==== PASSAGE PROVIDED ====

PHP only, required if PHP was built with --enable-force-cgi-redirect

fastcgi_param REDIRECT_STATUS 200;

[/details]

Any tips where nginx still got the default path?

PS: Found out there was /var/www/letsencrypt/.well-known/.well-known

so a double well-known (he knows really good as it seems). I deleted the second empty directory. Still don’t work.

I placed something in the textfile https://colony47.de/.well-known/acme-challenge/hello.txt but its unreachable (404).


#9

Found out by using nginx -V, nginx still uses the default pathway when triggered by letsencrypt (importand here is prefix):

nginx -V
nginx version: nginx/1.10.0 (Ubuntu)

==== RECORDED DATA ====

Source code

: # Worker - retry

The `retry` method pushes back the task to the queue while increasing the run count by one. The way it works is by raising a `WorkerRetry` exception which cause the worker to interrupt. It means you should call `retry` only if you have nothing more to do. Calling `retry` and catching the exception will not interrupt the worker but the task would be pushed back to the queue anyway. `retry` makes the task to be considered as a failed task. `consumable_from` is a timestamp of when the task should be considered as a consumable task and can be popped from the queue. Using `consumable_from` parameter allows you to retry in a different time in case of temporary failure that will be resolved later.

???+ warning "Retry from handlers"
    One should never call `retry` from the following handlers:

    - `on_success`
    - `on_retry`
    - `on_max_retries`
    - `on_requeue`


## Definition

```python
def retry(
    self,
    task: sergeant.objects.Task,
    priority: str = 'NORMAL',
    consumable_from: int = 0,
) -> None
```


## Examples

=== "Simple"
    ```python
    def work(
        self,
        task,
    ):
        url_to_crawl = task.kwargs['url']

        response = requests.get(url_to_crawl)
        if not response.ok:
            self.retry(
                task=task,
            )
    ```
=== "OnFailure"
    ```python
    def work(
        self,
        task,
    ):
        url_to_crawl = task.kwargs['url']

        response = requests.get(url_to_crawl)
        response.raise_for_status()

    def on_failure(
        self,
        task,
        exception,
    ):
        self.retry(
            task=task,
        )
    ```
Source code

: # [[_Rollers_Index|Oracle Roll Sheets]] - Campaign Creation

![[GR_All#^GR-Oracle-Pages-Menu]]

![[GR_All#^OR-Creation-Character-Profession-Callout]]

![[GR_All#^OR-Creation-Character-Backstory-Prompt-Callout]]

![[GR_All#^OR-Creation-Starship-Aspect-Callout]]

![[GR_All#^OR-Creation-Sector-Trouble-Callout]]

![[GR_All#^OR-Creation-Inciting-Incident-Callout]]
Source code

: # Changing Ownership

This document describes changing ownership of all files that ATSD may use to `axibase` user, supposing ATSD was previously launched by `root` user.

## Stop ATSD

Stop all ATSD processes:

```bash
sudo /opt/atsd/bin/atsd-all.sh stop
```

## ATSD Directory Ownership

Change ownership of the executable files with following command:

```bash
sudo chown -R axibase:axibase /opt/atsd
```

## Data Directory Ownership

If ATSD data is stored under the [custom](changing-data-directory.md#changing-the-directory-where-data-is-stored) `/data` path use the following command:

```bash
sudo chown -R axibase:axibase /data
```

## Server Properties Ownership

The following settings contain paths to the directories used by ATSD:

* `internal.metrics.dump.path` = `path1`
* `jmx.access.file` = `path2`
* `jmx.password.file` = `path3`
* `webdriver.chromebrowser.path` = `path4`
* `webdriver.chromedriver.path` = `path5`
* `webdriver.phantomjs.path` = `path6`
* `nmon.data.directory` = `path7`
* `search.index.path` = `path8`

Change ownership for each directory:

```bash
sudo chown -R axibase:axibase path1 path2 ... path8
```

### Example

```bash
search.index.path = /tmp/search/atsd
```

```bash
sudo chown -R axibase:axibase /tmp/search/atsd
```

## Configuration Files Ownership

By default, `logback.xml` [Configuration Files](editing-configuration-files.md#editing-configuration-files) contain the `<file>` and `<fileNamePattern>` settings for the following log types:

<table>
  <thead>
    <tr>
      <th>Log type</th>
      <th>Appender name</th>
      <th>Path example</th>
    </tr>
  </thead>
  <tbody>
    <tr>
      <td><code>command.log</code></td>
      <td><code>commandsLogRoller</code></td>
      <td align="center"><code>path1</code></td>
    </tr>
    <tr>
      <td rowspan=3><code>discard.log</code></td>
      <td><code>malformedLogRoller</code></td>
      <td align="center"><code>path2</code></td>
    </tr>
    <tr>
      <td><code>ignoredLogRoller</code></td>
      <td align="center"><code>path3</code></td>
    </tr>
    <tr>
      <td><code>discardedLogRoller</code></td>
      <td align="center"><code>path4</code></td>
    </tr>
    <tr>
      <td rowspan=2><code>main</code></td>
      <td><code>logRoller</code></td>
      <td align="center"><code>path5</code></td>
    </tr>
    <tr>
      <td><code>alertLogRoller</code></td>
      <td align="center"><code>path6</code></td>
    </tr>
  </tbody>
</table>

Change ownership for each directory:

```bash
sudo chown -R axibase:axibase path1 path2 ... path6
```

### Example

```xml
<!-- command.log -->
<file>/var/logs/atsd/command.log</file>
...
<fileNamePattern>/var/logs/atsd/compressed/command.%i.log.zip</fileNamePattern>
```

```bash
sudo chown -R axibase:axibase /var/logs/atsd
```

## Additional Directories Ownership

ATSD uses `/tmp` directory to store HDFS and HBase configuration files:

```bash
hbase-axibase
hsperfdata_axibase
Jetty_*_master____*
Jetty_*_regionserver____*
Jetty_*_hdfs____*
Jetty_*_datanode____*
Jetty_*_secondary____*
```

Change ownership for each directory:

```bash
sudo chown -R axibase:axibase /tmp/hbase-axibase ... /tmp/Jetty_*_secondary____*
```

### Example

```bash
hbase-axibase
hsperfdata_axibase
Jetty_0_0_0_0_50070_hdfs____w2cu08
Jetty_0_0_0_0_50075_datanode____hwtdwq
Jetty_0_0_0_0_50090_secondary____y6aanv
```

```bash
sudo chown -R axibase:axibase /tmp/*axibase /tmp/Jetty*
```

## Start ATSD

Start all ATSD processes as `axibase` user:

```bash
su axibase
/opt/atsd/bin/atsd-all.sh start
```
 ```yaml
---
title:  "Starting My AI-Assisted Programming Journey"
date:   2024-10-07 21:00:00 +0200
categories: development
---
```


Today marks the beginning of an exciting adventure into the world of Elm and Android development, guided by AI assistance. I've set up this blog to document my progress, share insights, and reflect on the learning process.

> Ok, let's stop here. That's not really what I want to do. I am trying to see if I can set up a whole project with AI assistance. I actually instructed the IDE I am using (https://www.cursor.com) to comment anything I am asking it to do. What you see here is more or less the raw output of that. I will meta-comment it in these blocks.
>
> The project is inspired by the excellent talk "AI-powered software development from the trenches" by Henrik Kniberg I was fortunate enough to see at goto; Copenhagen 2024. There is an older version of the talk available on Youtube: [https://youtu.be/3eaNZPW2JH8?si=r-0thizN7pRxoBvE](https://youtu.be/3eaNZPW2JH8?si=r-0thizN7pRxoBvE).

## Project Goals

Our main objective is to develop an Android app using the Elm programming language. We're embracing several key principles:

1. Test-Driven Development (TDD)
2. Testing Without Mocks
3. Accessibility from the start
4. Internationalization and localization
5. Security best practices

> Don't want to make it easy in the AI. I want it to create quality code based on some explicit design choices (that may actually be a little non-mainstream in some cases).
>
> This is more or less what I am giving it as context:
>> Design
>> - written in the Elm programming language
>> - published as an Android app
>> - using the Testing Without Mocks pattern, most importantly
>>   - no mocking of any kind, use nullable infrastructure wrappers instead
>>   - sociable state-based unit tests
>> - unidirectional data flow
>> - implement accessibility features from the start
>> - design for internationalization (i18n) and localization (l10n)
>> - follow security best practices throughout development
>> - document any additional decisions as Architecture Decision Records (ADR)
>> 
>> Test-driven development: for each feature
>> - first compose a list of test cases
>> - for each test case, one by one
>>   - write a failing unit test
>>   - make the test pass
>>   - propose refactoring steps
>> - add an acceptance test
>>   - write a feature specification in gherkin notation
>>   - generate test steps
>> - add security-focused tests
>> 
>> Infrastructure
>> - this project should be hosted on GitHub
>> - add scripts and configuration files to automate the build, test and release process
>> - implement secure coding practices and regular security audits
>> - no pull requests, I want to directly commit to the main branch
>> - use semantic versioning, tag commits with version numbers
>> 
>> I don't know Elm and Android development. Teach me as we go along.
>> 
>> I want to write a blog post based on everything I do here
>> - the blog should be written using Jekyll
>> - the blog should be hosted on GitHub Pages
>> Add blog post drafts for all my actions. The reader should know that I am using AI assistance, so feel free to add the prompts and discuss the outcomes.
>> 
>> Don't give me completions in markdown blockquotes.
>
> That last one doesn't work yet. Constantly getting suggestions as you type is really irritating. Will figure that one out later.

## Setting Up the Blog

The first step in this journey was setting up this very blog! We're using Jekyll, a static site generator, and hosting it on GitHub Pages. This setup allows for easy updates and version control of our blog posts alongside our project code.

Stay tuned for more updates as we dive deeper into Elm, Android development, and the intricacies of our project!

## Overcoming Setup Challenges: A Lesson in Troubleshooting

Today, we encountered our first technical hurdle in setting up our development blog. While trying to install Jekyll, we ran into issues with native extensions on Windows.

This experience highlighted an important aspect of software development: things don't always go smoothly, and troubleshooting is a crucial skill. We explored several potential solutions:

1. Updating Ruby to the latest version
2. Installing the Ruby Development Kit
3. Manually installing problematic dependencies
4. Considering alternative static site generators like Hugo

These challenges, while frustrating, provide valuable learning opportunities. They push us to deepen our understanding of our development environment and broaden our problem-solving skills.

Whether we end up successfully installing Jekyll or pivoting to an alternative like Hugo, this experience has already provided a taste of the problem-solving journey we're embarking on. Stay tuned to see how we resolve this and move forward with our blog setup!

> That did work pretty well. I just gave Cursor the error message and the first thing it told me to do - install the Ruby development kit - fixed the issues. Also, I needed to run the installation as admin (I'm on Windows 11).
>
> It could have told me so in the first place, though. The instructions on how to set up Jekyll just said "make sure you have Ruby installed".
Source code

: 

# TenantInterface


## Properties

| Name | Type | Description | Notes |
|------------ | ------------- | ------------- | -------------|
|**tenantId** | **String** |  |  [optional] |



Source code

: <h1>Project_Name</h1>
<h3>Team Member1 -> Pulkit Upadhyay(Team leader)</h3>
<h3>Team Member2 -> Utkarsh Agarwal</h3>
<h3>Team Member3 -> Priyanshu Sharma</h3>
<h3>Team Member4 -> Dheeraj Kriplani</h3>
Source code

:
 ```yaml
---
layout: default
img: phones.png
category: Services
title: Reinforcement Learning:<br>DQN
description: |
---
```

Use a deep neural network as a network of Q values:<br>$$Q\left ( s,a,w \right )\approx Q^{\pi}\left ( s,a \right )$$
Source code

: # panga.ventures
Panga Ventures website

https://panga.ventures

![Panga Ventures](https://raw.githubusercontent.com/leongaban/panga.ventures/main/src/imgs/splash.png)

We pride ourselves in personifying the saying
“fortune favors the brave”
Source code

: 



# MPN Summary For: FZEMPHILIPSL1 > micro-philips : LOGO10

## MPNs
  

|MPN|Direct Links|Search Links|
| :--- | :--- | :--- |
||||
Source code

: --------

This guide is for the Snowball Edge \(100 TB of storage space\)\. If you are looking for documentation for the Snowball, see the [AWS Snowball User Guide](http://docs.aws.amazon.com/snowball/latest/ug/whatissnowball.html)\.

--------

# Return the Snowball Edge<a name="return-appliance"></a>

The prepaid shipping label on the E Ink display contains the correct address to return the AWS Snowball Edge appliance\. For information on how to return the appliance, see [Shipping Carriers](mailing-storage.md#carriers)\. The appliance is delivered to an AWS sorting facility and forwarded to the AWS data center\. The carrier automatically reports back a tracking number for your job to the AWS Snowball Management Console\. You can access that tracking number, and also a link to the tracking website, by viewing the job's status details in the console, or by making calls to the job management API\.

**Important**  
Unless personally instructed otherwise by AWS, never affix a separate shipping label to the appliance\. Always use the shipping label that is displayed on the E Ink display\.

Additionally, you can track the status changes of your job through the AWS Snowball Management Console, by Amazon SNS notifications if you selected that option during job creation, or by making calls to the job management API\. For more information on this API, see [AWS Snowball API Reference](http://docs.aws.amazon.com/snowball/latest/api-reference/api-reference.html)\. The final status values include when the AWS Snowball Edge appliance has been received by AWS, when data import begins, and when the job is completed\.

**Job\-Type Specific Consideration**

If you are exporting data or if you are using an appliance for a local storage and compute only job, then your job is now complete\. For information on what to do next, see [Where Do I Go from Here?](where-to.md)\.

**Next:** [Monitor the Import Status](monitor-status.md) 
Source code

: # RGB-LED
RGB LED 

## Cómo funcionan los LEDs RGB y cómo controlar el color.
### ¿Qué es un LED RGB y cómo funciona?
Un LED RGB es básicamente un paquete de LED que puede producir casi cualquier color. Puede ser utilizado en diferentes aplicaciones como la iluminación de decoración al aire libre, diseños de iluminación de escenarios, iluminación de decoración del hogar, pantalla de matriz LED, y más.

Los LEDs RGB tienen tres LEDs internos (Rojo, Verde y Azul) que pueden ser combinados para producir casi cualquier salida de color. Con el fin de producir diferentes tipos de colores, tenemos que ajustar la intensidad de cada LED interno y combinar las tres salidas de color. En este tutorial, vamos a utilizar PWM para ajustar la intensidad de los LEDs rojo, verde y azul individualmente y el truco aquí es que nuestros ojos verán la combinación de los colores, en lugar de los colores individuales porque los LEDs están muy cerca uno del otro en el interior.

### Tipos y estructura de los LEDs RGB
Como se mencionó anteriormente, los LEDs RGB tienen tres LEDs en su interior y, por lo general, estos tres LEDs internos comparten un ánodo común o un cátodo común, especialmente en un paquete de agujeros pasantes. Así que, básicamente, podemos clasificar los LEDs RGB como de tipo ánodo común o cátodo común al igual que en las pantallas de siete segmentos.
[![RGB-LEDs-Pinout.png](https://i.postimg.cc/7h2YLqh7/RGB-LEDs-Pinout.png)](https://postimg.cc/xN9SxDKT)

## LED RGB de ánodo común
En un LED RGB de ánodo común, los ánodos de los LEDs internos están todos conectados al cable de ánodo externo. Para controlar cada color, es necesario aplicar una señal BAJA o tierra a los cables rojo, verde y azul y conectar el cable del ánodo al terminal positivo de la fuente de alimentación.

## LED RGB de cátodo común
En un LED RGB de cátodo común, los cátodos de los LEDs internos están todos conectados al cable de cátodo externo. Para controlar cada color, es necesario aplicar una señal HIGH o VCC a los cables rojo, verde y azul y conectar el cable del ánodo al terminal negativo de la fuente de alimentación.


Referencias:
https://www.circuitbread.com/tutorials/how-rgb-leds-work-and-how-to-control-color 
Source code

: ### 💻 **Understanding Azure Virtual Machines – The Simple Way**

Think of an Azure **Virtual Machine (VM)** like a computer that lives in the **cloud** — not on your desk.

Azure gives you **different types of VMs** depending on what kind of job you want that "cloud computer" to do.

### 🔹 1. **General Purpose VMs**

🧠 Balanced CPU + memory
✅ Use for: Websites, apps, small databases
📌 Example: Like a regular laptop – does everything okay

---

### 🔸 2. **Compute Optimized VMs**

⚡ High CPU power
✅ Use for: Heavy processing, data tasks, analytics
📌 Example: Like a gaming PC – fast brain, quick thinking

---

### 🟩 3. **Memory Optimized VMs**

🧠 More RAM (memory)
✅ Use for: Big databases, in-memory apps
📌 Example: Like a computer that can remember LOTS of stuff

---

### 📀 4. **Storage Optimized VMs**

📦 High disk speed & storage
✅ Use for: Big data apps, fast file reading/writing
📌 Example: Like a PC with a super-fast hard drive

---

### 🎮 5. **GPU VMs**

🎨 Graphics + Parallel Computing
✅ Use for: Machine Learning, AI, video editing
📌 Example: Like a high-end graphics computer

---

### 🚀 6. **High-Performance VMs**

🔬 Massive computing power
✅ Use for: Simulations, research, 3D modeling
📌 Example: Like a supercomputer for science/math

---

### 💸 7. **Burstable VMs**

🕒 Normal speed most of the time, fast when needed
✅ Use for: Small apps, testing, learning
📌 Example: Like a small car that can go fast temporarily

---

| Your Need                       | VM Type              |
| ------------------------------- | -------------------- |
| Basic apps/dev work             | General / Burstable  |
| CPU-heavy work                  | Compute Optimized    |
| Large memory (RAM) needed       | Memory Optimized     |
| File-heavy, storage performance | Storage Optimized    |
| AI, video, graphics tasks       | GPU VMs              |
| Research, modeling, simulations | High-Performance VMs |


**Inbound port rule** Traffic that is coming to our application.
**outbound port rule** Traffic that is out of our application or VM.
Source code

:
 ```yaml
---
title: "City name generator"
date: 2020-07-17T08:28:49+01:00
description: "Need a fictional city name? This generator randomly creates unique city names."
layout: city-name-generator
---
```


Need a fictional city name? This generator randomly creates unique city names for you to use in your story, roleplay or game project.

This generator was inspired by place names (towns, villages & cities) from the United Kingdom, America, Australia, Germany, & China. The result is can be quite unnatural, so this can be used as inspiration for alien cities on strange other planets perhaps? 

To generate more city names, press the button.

====

**PROBLEM TO WORK ON:**
In the nginx forum thread, copy everything from "PS: Found out" down to "its unreachable (404).", substituting "test.txt" for "hello.txt". The entries after the nginx forum thread are separate material.

**EXERCISE OUTPUT:**
PS: Found out there was /var/www/letsencrypt/.well-known/.well-known

so a double well-known (he knows really good as it seems). I deleted the second empty directory. Still don’t work.

I placed something in the textfile https://colony47.de/.well-known/acme-challenge/test.txt but its unreachable (404).